1. A process for the purification of a gas obtained by gasification of carbonaceous material, in particular fine-grained to dusty coal, which is to be burned in the combustion chamber of a gas turbine of a power plant, characterized by the following process steps:

• a) The gas coming from the gasification system is subjected to a dedusting at a pressure between 15 and 25 bar and a temperature between 110 and 150 ° C by a circuit water wash, in which the ammonia and hydrogen cyanide contained in the gas almost completely and the hydrogen sulfide are partially washed out, with a partial stream of the wash water being withdrawn from the circuit and, after separation of the entrained solids, subjected to a two-stage stripping in the acidic and in the basic medium;
• b) the carbon oxysulfide contained in the gas is converted into hydrogen sulfide by catalytic hydrolysis;
• c) the hydrogen sulfide still present in the gas is removed from the gas by selective washing, whereupon the cleaned gas is released to the gas turbine, while the hydrogen sulfide is driven off from the loaded scrubbing solution;
• d) the hydrogen sulfide driven off from the loaded scrubbing solution is converted into elemental sulfur together with the exhaust gas obtained in stage a) from the two-stage stripping in a Claus plant, the nitrogen compounds present in the exhaust gas being catalytically decomposed at the same time; and
• e) the Claus residual gas obtained in stage d) is subjected to an aftertreatment, the residual gas either being catalytically hydrogenated and then added again to the gas stream before entering stage b) (COS hydrogenation), or the residual gas is afterburning Supply system supplied, wherein the exhaust gas generated there is discharged into the atmosphere.
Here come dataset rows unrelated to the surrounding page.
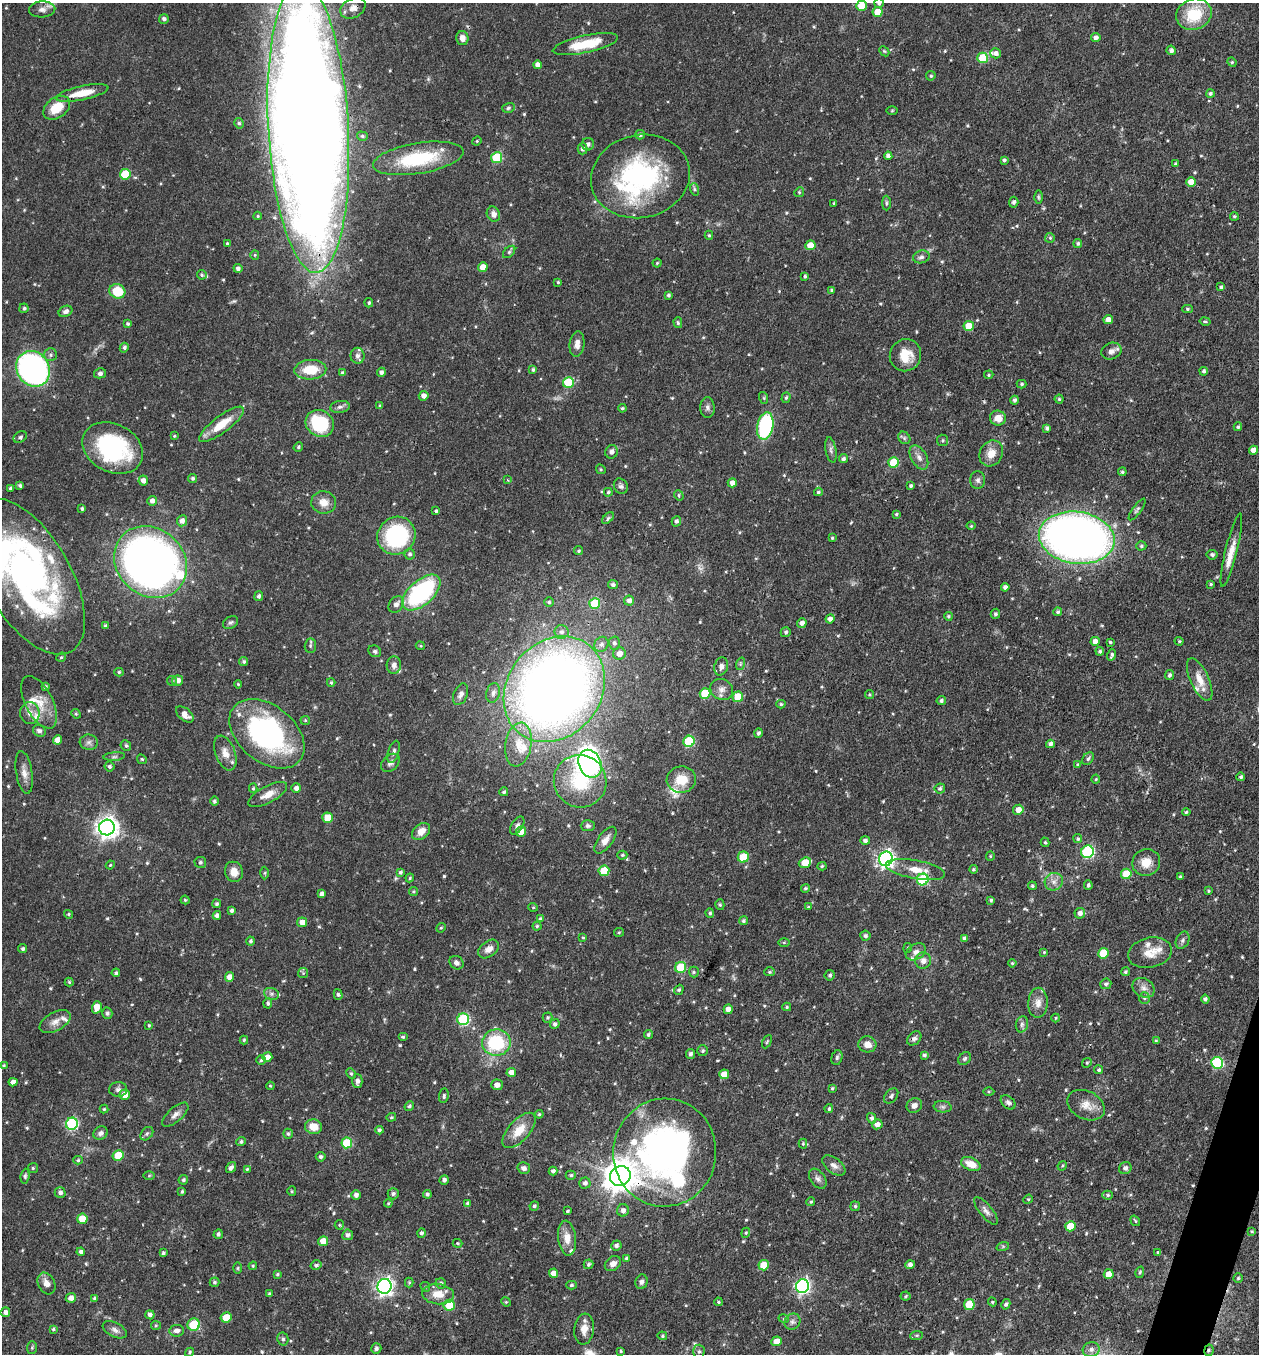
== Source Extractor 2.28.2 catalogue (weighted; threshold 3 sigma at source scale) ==
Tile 6 of 4 x 4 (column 2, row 2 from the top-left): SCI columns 1523-2779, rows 2708-4059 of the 5429 x 5415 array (HDU 1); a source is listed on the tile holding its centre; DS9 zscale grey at full resolution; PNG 1261 x 1356 px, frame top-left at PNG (2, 3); each listed source drawn as its Kron ellipse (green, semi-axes under 4 px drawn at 4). Shown black and unused: <1% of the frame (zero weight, under 3 of 4 exposures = <1% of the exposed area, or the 3 px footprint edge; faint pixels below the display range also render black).
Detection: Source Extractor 2.28.2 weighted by HDU 2 'WHT'; one run over the whole footprint, this tile lists its part. Background 0.0468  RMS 0.0035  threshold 0.0157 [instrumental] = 3 sigma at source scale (4.5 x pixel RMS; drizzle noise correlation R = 1.50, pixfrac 1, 0.05/0.05 arcsec/px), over >= 5 px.
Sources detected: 617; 1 inside a brighter object's white glare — neither listed nor drawn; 24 inside a brighter listed object's ellipse — not listed separately; of the other 592, all 500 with FLUX_AUTO >= 0.386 (the completeness limit of this list) listed and drawn (92 fainter detections not listed), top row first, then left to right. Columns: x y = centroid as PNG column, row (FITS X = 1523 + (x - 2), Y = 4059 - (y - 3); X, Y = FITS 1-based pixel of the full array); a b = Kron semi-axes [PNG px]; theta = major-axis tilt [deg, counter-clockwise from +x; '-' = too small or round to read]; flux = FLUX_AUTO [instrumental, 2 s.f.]
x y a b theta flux
879 3 5 5 - 0.76
861 6 5 5 - 6.5
353 8 13 9 28 2.9
42 9 13 8 3 1.9
878 12 5 5 - 6.1
1194 14 18 15 22 14
164 19 5 5 - 0.99
1096 37 4 4 - 1.3
462 38 7 6 - 2.1
585 44 33 8 12 11
1171 50 5 4 - 1.2
884 51 6 4 -44 0.45
996 53 5 5 - 1.5
983 58 5 5 - 14
1232 62 5 4 - 0.45
538 65 4 4 - 2
931 76 5 4 - 0.54
82 93 27 7 12 7.2
1210 93 4 4 - 0.84
57 108 15 10 36 8.2
508 108 6 5 - 0.6
892 110 6 4 2 0.39
239 123 5 4 - 0.73
308 127 145 40 -87 1300
640 135 5 4 - 0.87
362 136 5 4 - 0.63
477 141 5 4 - 0.4
588 144 6 6 - 1.2
583 149 5 5 - 1.1
888 156 4 4 - 1.3
418 158 46 15 9 22
497 158 5 5 - 17
1004 160 4 3 - 0.73
1175 164 3 3 - 0.56
125 174 5 5 - 12
640 176 50 41 12 58
1191 182 5 5 - 4.5
694 189 6 4 -71 0.59
799 192 5 4 - 0.45
1038 197 7 4 -89 0.58
1014 202 5 4 - 0.75
834 203 3 3 - 0.56
886 203 7 4 -90 0.59
493 214 8 6 -63 1.7
258 216 4 3 - 0.41
1234 216 4 4 - 0.58
709 235 4 4 - 0.58
1050 238 5 5 - 0.51
227 243 3 3 - 0.48
1078 243 4 4 - 0.7
810 245 5 5 - 4.7
509 252 7 4 45 0.64
255 255 5 4 - 0.45
921 257 8 6 17 1.1
657 263 4 4 - 0.42
483 267 5 4 - 3.7
238 268 4 4 - 1
202 275 5 4 - 0.58
805 276 4 3 - 0.54
558 282 3 3 - 0.41
1221 287 4 3 - 0.67
832 290 4 3 - 0.62
117 291 8 7 - 10
668 295 3 3 - 0.64
369 303 4 4 - 0.6
24 308 5 4 - 0.72
1187 309 5 4 - 0.58
66 311 7 5 25 1.2
1108 320 5 4 - 2.2
1205 321 6 3 -12 0.44
678 323 5 4 - 0.49
128 324 4 4 - 0.63
969 326 5 5 - 6.8
577 344 13 7 83 2.3
124 348 5 4 - 0.8
1111 351 10 8 20 1.8
51 355 6 6 - 0.91
905 355 16 15 - 6.8
357 356 8 7 - 1.5
33 369 18 16 -59 110
310 370 16 10 3 8.1
533 370 4 4 - 0.64
1204 371 4 4 - 0.82
381 372 4 4 - 0.98
100 373 6 5 - 1.1
343 373 4 4 - 0.92
989 375 5 4 - 0.46
568 382 5 5 - 17
1022 384 5 4 - 0.64
424 396 5 5 - 1.7
764 398 6 4 -72 0.42
786 398 5 4 - 0.58
1059 399 4 4 - 0.48
1014 400 4 4 - 0.97
380 406 4 4 - 0.6
340 407 10 6 8 1.1
707 407 10 7 -90 1.2
622 408 4 4 - 0.54
998 418 8 7 - 3.6
320 423 14 13 - 20
221 424 27 8 37 7.6
765 426 14 8 78 33
1238 427 4 3 - 0.65
1047 428 4 4 - 0.97
174 436 4 3 - 0.4
20 437 7 5 31 0.76
904 438 7 5 -47 0.71
943 440 6 5 - 0.66
298 447 5 4 - 0.49
113 448 32 24 -28 40
831 450 13 5 -80 1.2
1253 450 4 4 - 2.7
611 452 7 6 - 1.5
991 453 13 11 60 4.1
919 457 13 7 -60 2.1
843 459 4 4 - 0.92
893 463 5 5 - 11
601 469 5 4 - 0.46
1122 472 4 4 - 0.64
193 478 4 4 - 0.76
143 480 5 4 - 1.8
507 480 3 2 - 0.39
978 480 9 7 -90 1.2
732 483 4 4 - 2.1
20 485 4 3 - 0.6
621 486 8 6 -58 1
911 486 3 3 - 0.65
11 488 3 3 - 0.93
608 492 4 4 - 0.58
818 492 4 3 - 0.54
679 495 5 4 - 0.54
152 501 5 4 - 1.4
324 502 12 11 - 3.5
82 509 4 3 - 0.71
1137 509 13 4 55 0.75
436 511 3 3 - 0.63
896 514 4 3 - 0.51
608 518 7 4 45 0.61
182 521 5 5 - 1.9
676 521 5 4 - 0.9
971 526 4 4 - 0.4
396 536 19 18 - 36
832 538 3 3 - 0.43
1077 538 38 26 -8 260
1141 546 5 4 - 0.58
1231 550 38 6 76 4.8
579 551 4 4 - 0.57
410 554 5 5 - 0.74
1212 555 5 4 - 0.82
150 562 39 33 -42 210
28 576 87 42 -60 110
1211 584 3 3 - 0.43
613 585 5 4 - 0.89
1005 587 4 4 - 1.4
421 593 23 12 42 46
259 596 5 4 - 0.96
629 601 5 5 - 1.7
549 602 4 4 - 0.65
595 603 5 5 - 14
396 604 9 7 52 1.8
1058 612 4 4 - 0.68
995 614 5 4 - 0.75
948 616 4 4 - 0.53
830 619 4 4 - 1.6
231 622 8 6 30 0.81
802 623 5 4 - 1.6
105 626 4 3 - 0.74
562 632 7 7 - 1.3
786 632 5 5 - 0.73
1095 641 4 4 - 2.2
1179 641 4 3 - 0.4
1110 642 3 3 - 0.51
614 643 6 6 - 1
601 644 8 6 59 1.4
310 646 7 5 86 0.66
420 646 4 3 - 0.39
375 651 6 5 - 0.72
1100 651 4 4 - 0.66
619 653 6 6 - 2.4
1112 655 6 3 71 0.83
61 657 5 4 - 0.5
244 662 4 4 - 0.71
740 664 6 4 72 0.6
394 665 8 7 - 1.7
721 666 9 7 75 1.4
119 672 4 4 - 0.54
1169 675 5 4 - 0.85
178 680 5 5 - 2
1200 680 23 9 -66 4.9
172 681 5 5 - 0.45
331 683 4 3 - 0.45
238 684 4 4 - 0.42
45 687 4 3 - 0.57
554 689 56 47 52 400
722 689 12 10 -29 2.2
493 693 10 6 75 1.4
705 693 5 5 - 14
461 694 11 6 68 1.7
869 695 4 4 - 0.42
738 697 5 5 - 9.2
941 701 4 4 - 0.9
39 702 29 13 -63 7
781 704 4 4 - 0.52
30 713 11 9 -83 2.7
76 714 5 4 - 0.42
185 714 10 6 -40 2.5
305 720 4 4 - 0.42
39 731 6 6 - 1.1
759 733 4 4 - 0.84
267 734 43 28 -40 74
57 740 5 4 - 3.1
689 741 5 5 - 23
89 742 9 7 -6 1.4
518 744 22 13 80 6.9
1050 744 4 4 - 1.3
126 746 5 5 - 0.69
394 752 11 5 73 1.1
225 753 18 10 -69 3.4
114 757 10 4 5 0.78
142 759 5 4 - 0.47
1088 759 7 5 51 0.73
390 763 11 7 42 1.4
590 764 14 11 -66 130
1078 765 4 3 - 0.53
110 766 5 4 - 0.8
24 772 21 8 -81 2.9
1241 777 4 4 - 0.79
1096 779 4 4 - 0.41
681 780 14 13 - 7.3
580 781 26 26 - 19
253 788 5 4 - 0.45
296 788 5 5 - 1.6
940 788 5 5 - 0.75
504 792 4 4 - 0.62
268 794 21 8 28 3.8
214 801 4 4 - 0.69
1018 810 5 5 - 3.2
1186 812 4 4 - 0.51
327 818 5 5 - 5.7
517 826 10 5 58 1
588 826 7 5 2 0.83
107 827 8 7 - 250
421 831 10 7 41 3.7
521 831 5 5 - 4.2
1078 839 4 4 - 0.63
605 840 16 7 53 2.6
865 841 5 4 - 1
1045 842 5 4 - 0.53
1087 852 6 6 - 35
622 855 5 4 - 0.54
990 856 5 4 - 0.4
743 857 5 5 - 11
886 859 7 6 - 120
200 862 6 5 - 0.64
1146 862 14 13 - 5
805 863 6 5 - 7.2
110 865 4 4 - 0.39
822 866 4 4 - 0.51
973 869 4 4 - 0.63
915 870 30 9 -10 6.1
604 871 5 5 - 8.7
234 872 10 9 - 3.3
400 872 4 4 - 0.64
265 873 6 4 89 0.51
1126 874 5 5 - 8.1
1180 877 3 3 - 0.5
410 878 4 3 - 0.44
923 879 6 5 - 25
1054 882 9 8 - 2.1
1088 885 5 4 - 0.66
1032 886 4 3 - 0.47
805 888 4 4 - 0.56
413 891 4 4 - 0.49
1209 891 4 4 - 0.52
322 894 4 4 - 1.4
185 900 4 4 - 0.41
991 900 3 3 - 0.59
217 904 4 4 - 0.67
720 905 5 4 - 0.58
533 907 5 4 - 0.39
808 907 4 4 - 0.45
231 911 4 4 - 0.84
710 913 4 4 - 0.64
1080 913 5 5 - 1.4
68 914 4 4 - 0.55
217 915 4 4 - 1.2
540 919 4 3 - 0.54
743 921 4 4 - 0.71
302 922 5 4 - 2.2
537 926 4 4 - 0.53
441 928 5 4 - 0.44
619 932 5 4 - 0.46
865 936 5 5 - 0.9
583 938 4 4 - 0.39
964 938 4 4 - 1
1183 940 9 6 65 1
251 941 4 4 - 0.8
784 943 6 4 0 0.4
908 948 5 4 - 0.43
23 949 4 4 - 0.84
489 949 12 7 37 2.6
916 952 11 7 30 1.8
1044 952 4 4 - 0.4
1103 953 5 5 - 9.4
1150 953 22 15 13 5.4
923 961 8 8 - 2.1
456 963 7 6 - 1.2
1012 963 4 4 - 0.4
681 967 5 5 - 17
694 972 5 5 - 0.51
769 972 5 4 - 0.47
1125 972 4 4 - 0.55
116 973 4 4 - 0.67
303 973 5 5 - 0.49
830 975 5 5 - 0.87
230 977 5 4 - 2.3
69 982 4 4 - 0.46
1106 984 5 5 - 0.92
1144 988 12 9 -33 2.2
679 990 5 4 - 0.62
271 994 8 6 -20 0.93
338 994 5 4 - 0.6
1144 998 5 5 - 0.65
1205 999 4 4 - 1
268 1003 5 4 - 0.74
1038 1003 15 10 88 2.9
97 1007 6 5 - 4.2
787 1007 4 4 - 0.48
728 1009 5 4 - 3.1
107 1013 6 5 - 0.63
548 1017 5 5 - 0.53
1056 1018 4 4 - 0.39
463 1019 6 6 - 31
55 1022 17 9 28 2.8
555 1024 5 4 - 0.88
1022 1024 8 6 76 1
149 1025 4 3 - 0.43
648 1034 5 4 - 0.69
403 1037 5 4 - 0.47
914 1038 8 6 44 1.1
244 1040 4 4 - 0.5
1156 1041 4 3 - 0.43
496 1042 14 13 - 22
767 1042 7 3 63 0.39
867 1044 9 8 - 2.9
703 1051 5 5 - 0.62
690 1054 5 4 - 0.95
924 1055 3 3 - 0.63
267 1057 5 5 - 2.5
837 1057 7 5 74 0.76
965 1059 7 5 46 0.67
261 1060 4 4 - 0.53
1087 1063 5 4 - 0.5
1217 1063 6 6 - 30
4 1065 4 3 - 0.4
1099 1070 4 4 - 0.68
511 1072 5 4 - 2.6
351 1074 5 4 - 0.52
724 1074 5 5 - 5.2
357 1081 7 5 -89 1.4
13 1082 4 4 - 1.7
497 1085 5 5 - 2
270 1086 4 3 - 0.4
832 1088 4 4 - 0.52
118 1089 9 7 2 1.3
989 1092 5 3 - 0.41
125 1095 5 5 - 3.7
444 1096 7 5 83 0.73
891 1096 8 6 48 0.87
1008 1102 8 6 -41 1.2
914 1105 8 7 - 1.5
1086 1105 20 14 -27 4.4
409 1106 5 4 - 0.67
943 1107 9 5 -7 0.93
104 1109 4 4 - 0.39
829 1109 4 4 - 0.62
539 1114 4 4 - 0.43
175 1115 16 7 42 1.9
391 1117 5 4 - 0.45
872 1118 5 4 - 0.93
72 1124 6 6 - 37
877 1124 5 5 - 2
314 1127 8 7 - 4.9
379 1130 4 4 - 0.85
519 1130 22 10 48 6.4
101 1133 8 6 31 1.3
147 1134 7 5 49 0.8
288 1134 5 5 - 0.64
241 1142 5 4 - 0.75
347 1143 5 5 - 15
803 1144 5 4 - 0.43
665 1153 54 51 83 120
118 1155 5 5 - 9.2
321 1157 5 5 - 0.82
78 1160 5 4 - 0.53
971 1164 10 6 -23 4.2
834 1165 13 7 -38 1.9
1062 1166 5 4 - 0.42
33 1168 5 5 - 0.53
231 1168 6 4 54 1.1
524 1168 6 5 - 1.1
1125 1168 6 6 - 1.3
247 1169 3 3 - 0.43
553 1171 4 4 - 1
149 1175 5 4 - 0.4
571 1175 5 4 - 0.6
25 1176 7 4 83 0.64
620 1176 10 9 - 630
818 1179 11 7 -54 1.4
183 1180 5 4 - 0.71
444 1180 5 4 - 1.1
585 1183 5 5 - 1.1
182 1191 4 3 - 0.52
292 1191 5 4 - 0.43
60 1192 5 5 - 1.1
393 1194 6 5 - 0.73
427 1194 4 4 - 0.75
356 1195 5 4 - 1.3
1108 1195 5 4 - 0.66
1028 1199 5 4 - 0.43
811 1202 4 4 - 0.55
388 1203 4 3 - 0.4
468 1203 4 4 - 0.72
534 1206 5 4 - 0.7
855 1206 5 5 - 0.59
623 1210 6 6 - 1.4
567 1211 3 3 - 0.42
986 1211 17 6 -51 1.9
82 1219 5 5 - 6.7
1135 1221 5 3 - 0.48
339 1225 5 4 - 0.45
1070 1226 5 5 - 7.4
1252 1231 4 4 - 0.43
422 1233 5 4 - 0.92
746 1233 5 4 - 0.47
218 1234 5 4 - 0.81
348 1235 5 5 - 1.2
567 1238 17 9 -84 3.9
323 1241 5 5 - 3.8
457 1243 5 4 - 0.41
616 1245 5 5 - 1
1003 1246 6 4 18 0.53
81 1252 4 4 - 1.1
1158 1252 3 3 - 0.8
163 1253 4 4 - 0.75
626 1258 4 4 - 0.55
588 1264 5 4 - 0.81
613 1264 9 6 36 1.9
316 1265 5 4 - 0.69
764 1265 5 5 - 7.1
910 1265 4 4 - 1.3
253 1266 4 3 - 0.4
238 1268 6 4 89 0.43
1140 1272 6 4 74 0.47
554 1273 4 4 - 2.8
277 1274 4 3 - 0.5
1109 1274 5 5 - 4.3
1238 1278 4 4 - 0.49
214 1282 5 4 - 0.62
409 1282 5 4 - 0.48
641 1282 7 6 - 1.1
46 1283 11 8 -62 2.5
441 1283 5 5 - 0.77
571 1285 5 4 - 0.64
384 1286 7 7 - 130
802 1286 7 6 - 83
425 1287 5 4 - 0.45
269 1294 4 3 - 0.51
438 1294 16 10 -5 5
906 1296 5 4 - 0.48
71 1298 5 5 - 1.9
94 1298 4 4 - 0.65
506 1302 5 4 - 0.42
718 1302 4 3 - 0.47
992 1302 4 4 - 0.4
969 1304 5 5 - 11
1006 1304 5 4 - 0.77
449 1305 6 5 - 7.4
5 1312 5 4 - 1.3
150 1315 4 4 - 1.3
226 1317 5 5 - 5.2
784 1319 5 3 - 0.39
792 1322 8 7 - 1.3
156 1325 5 4 - 0.45
194 1325 6 6 - 13
53 1329 3 3 - 0.53
584 1329 15 9 83 3.6
115 1330 13 7 -26 1.7
177 1331 7 5 7 1.6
2. The method according to claim 1, characterized in that that instead of using stages d) and e) Sulfur driven off from the loaded washing solution hydrogen together with that obtained in stage a) Exhaust gas from the two-stage stripping to sulfuric acid is implemented, the exhaust gas from the sulfuric acid re-plant is released into the atmosphere. 3. The method according to claims 1 and 2, characterized characterized in that for hydrogen sulfide washing in step c) a selectively acting amine solution, such as e.g. B. an aqueous methyldiethanolamine solution det.